Joannes Vermorel: Selon les statistiques de YouTube, notre audience comprend pas mal de jeunes ingénieurs. Quel conseil donneriez-vous à un jeune ingénieur qui souhaite débuter dans ce domaine de la logistique?
Patrice Fitzner: Tout d’abord, je crois que la logistique est un nouveau domaine pour les ingénieurs industriels. Nous avons toutes sortes d’emplois en gestion de projets et en leadership parce que nous travaillons avec un très grand nombre de personnes. Il y a beaucoup d’investissements aujourd’hui dans la logistique et la supply chain. Si vous êtes ingénieur, vous aimez créer de nouvelles choses et utiliser les nouvelles technologies. La logistique présente un nouveau terrain de jeu où l’on peut s’amuser car il y a beaucoup de choses à faire avec beaucoup d’investissements.
Joannes Vermorel: Vous gérez une grande équipe de 500 personnes. Quelles qualités appréciez-vous chez les personnes qui travaillent en étroite collaboration avec vous?

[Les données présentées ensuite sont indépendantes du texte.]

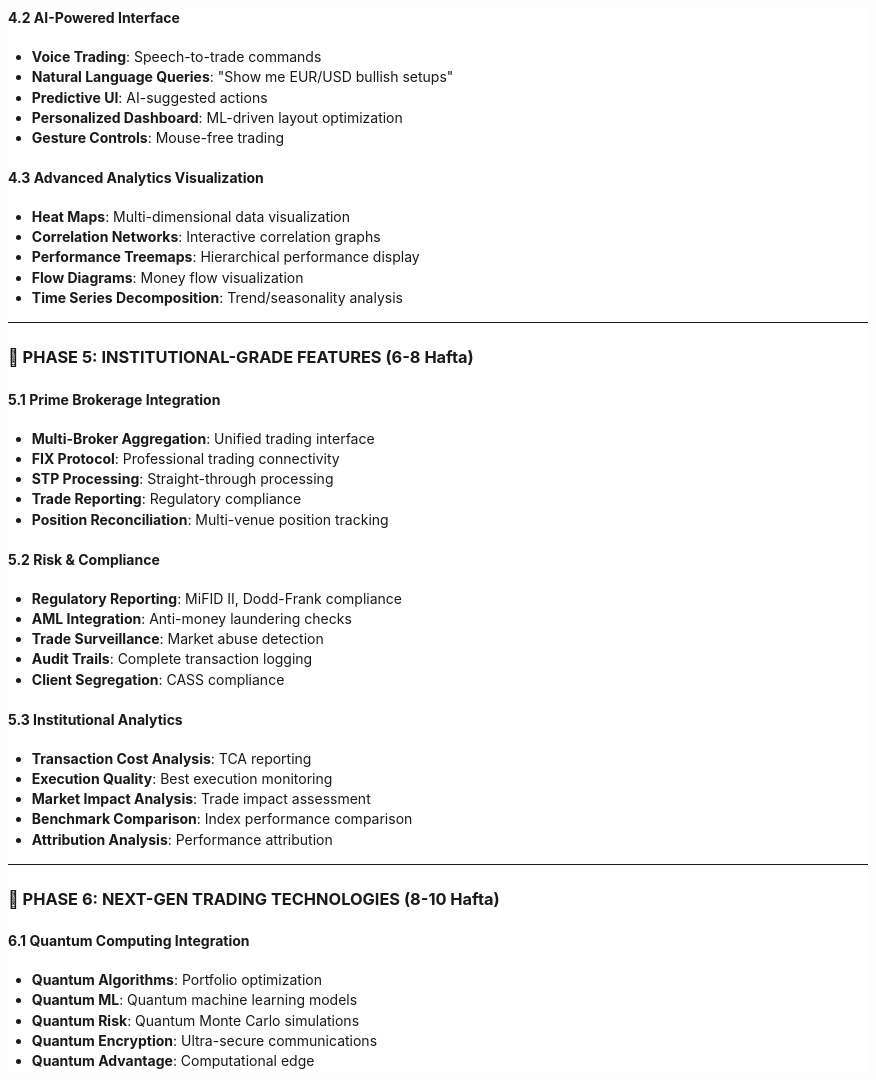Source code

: #### **4.2 AI-Powered Interface**
- **Voice Trading**: Speech-to-trade commands
- **Natural Language Queries**: "Show me EUR/USD bullish setups"
- **Predictive UI**: AI-suggested actions
- **Personalized Dashboard**: ML-driven layout optimization
- **Gesture Controls**: Mouse-free trading

#### **4.3 Advanced Analytics Visualization**
- **Heat Maps**: Multi-dimensional data visualization
- **Correlation Networks**: Interactive correlation graphs
- **Performance Treemaps**: Hierarchical performance display
- **Flow Diagrams**: Money flow visualization
- **Time Series Decomposition**: Trend/seasonality analysis

---

### **🏢 PHASE 5: INSTITUTIONAL-GRADE FEATURES (6-8 Hafta)**

#### **5.1 Prime Brokerage Integration**
- **Multi-Broker Aggregation**: Unified trading interface
- **FIX Protocol**: Professional trading connectivity
- **STP Processing**: Straight-through processing
- **Trade Reporting**: Regulatory compliance
- **Position Reconciliation**: Multi-venue position tracking

#### **5.2 Risk & Compliance**
- **Regulatory Reporting**: MiFID II, Dodd-Frank compliance
- **AML Integration**: Anti-money laundering checks
- **Trade Surveillance**: Market abuse detection
- **Audit Trails**: Complete transaction logging
- **Client Segregation**: CASS compliance

#### **5.3 Institutional Analytics**
- **Transaction Cost Analysis**: TCA reporting
- **Execution Quality**: Best execution monitoring
- **Market Impact Analysis**: Trade impact assessment
- **Benchmark Comparison**: Index performance comparison
- **Attribution Analysis**: Performance attribution

---

### **🔮 PHASE 6: NEXT-GEN TRADING TECHNOLOGIES (8-10 Hafta)**

#### **6.1 Quantum Computing Integration**
- **Quantum Algorithms**: Portfolio optimization
- **Quantum ML**: Quantum machine learning models
- **Quantum Risk**: Quantum Monte Carlo simulations
- **Quantum Encryption**: Ultra-secure communications
- **Quantum Advantage**: Computational edge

Patrice Fitzner: La curiosité, la capacité à travailler en équipe, la transversalité, et la capacité à travailler sous une pression quotidienne sont les qualités que j’apprécie. En logistique, le flux ne s’arrête jamais. Il faut être sur le sujet chaque jour car chaque jour vous envoyez des commandes aux clients. Pour satisfaire vos clients, il faut s’investir dans l’activité chaque jour.
Joannes Vermorel: Merci beaucoup pour toutes ces réponses. Le show doit continuer, mais ce sera tout pour aujourd’hui. Nous aurons d’autres interviews avec d’autres invités de La Redoute. Merci beaucoup.